The door of the great house swung open; the girl disappeared inside. The coach rattled off around the side of the manor to the coach house as Will staggered to his feet. He had gone a sickly gray color, like the ashes of a dead fire.

“Cecily,” he said again. His voice held wonderment, and horror.

“Who on earth is Cecily?” Tessa scrambled into a standing position, brushing grass and thistles from her dress. “Will—”

Jem was already beside Will, his hand on his friend’s shoulder. “Will, you must speak to us. You look as if you’ve seen a ghost.”

Will dragged in a long breath. “Cecily—”

“Yes, you’ve said that already,” said Tessa. She heard the sharpness in her own voice, and softened it with an effort. It was unkind to speak so to someone so obviously distraught, even if he did insist on staring into space and muttering “Cecily” at intervals.

It hardly mattered; Will seemed not to have heard her. “My sister,” he said. “Cecily. She was—Christ, she was nine years old when I left.”

“Your sister,” said Jem, and Tessa felt a loosening of something tight around her heart, and cursed herself inwardly for it. What did it matter whether Cecily was Will’s sister or someone he was in love with? It had nothing to do with her.

Will started down the hill, not looking for a path, just tramping blindly among the heather and furze. After a moment Jem went after him, catching at his sleeve. “Will, don’t—”

Will tried to pull his arm away. “If Cecily’s there, then the rest of them—my family—they must be there as well.”

Tessa hurried to catch up with them, wincing as she nearly turned an ankle on a loose rock. “But it doesn’t make any sense that your family would be here, Will.
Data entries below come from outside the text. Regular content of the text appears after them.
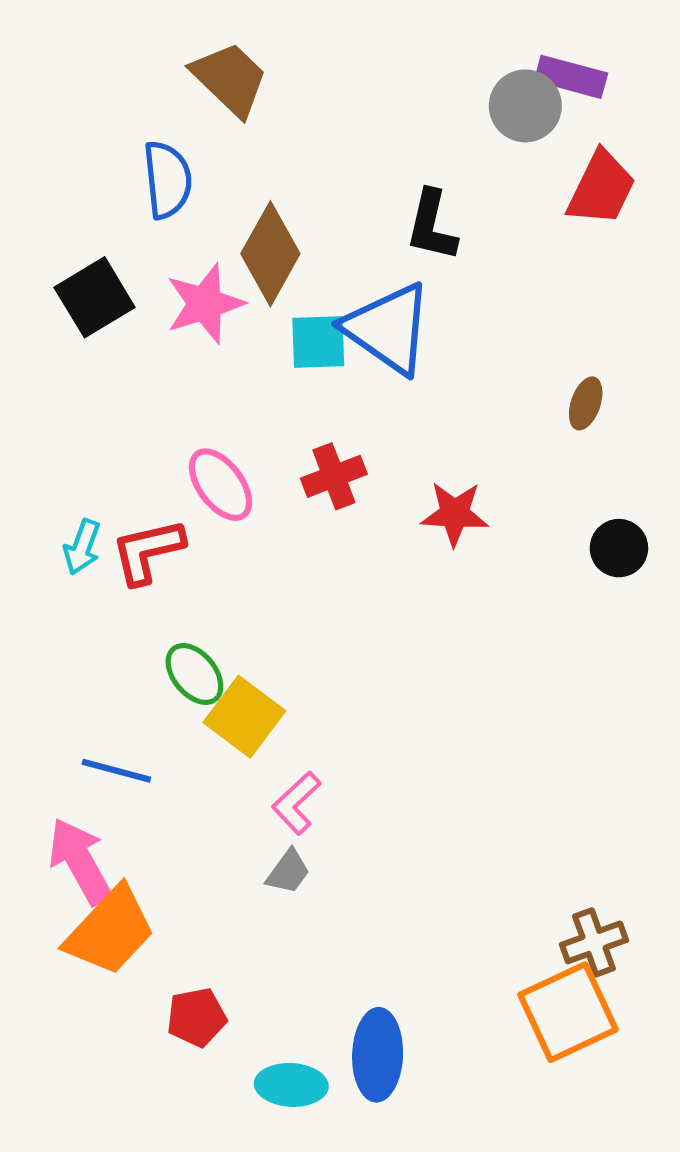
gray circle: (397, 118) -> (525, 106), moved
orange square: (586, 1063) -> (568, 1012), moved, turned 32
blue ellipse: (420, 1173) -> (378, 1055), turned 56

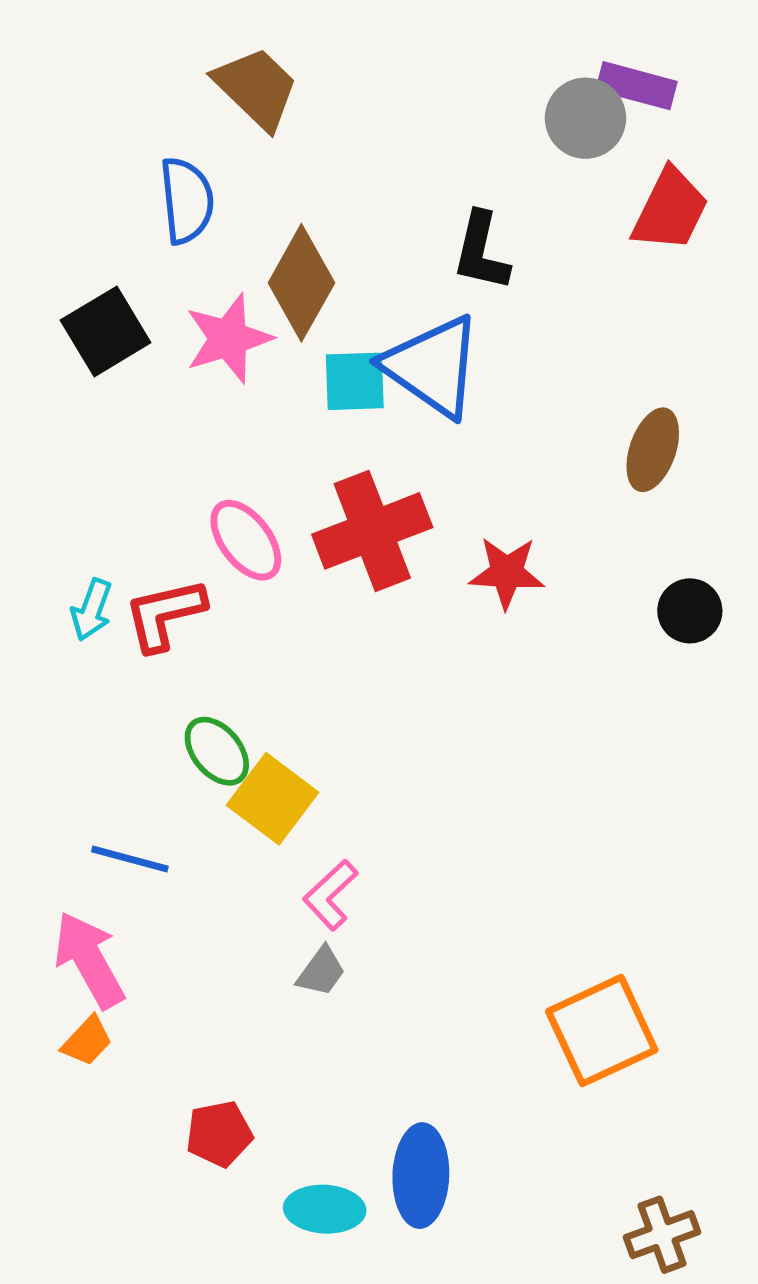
brown ellipse: (586, 403) -> (653, 450), size x1.4
red cross: (334, 476) -> (372, 531), size x1.6
orange trapezoid: (110, 931) -> (87, 1041), moved, size x0.5
brown cross: (594, 942) -> (662, 1235), moved
orange square: (568, 1012) -> (602, 1031), moved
This was Mortmain’s house. Starkweather said so. It was in the papers—”

“I know that,” Will half-shouted.

“Cecily could be visiting someone here—”

Will gave her an incredulous look. “In the middle of Yorkshire, by herself? And that was our carriage. I recognized it. There’s no other carriage in the carriage house. No, my family’s in this somehow. They’ve been dragged into this bloody business and I—I have to warn them.” He started down the hill again.

“Will!” Jem shouted, and went after him, catching at the back of his coat; Will swung around and shoved Jem, not very hard; Tessa heard Jem say something about Will having held back all these years and not wasting it now, and then it all blurred together—Will swearing, and Jem yanking him backward, and Will slipping on the wet ground, and the both of them going over together, a rolling tangle of arms and legs, until they fetched up against a large rock, Jem pinning Will to the ground, his elbow against the other boy’s throat.

“Get off me.” Will shoved at him. “You don’t understand. Your family’s dead—”

“Will.” Jem took his friend by the shirtfront and shook him. “I do understand. And unless you want your family dead too, you’ll listen to me.”

Will went very still. In a choked voice he said, “James, you can’t possibly—I’ve never—”

“Look.” Jem raised the hand that wasn’t gripping Will’s shirt, and pointed. “There. Look.”

Tessa looked where he was pointing—and felt her insides freeze. They were nearly halfway down the hill above the manor house, and there, above them, standing like a sort of sentry on the ridge at the hill’s top, was an automaton. She knew immediately what it was, though it did not look like the automatons that Mortmain had sent against them before. Those had made some surface pretense of being human. This was a tall, spindly metal creature, with long hinged legs, a twisted metallic torso, and sawlike arms.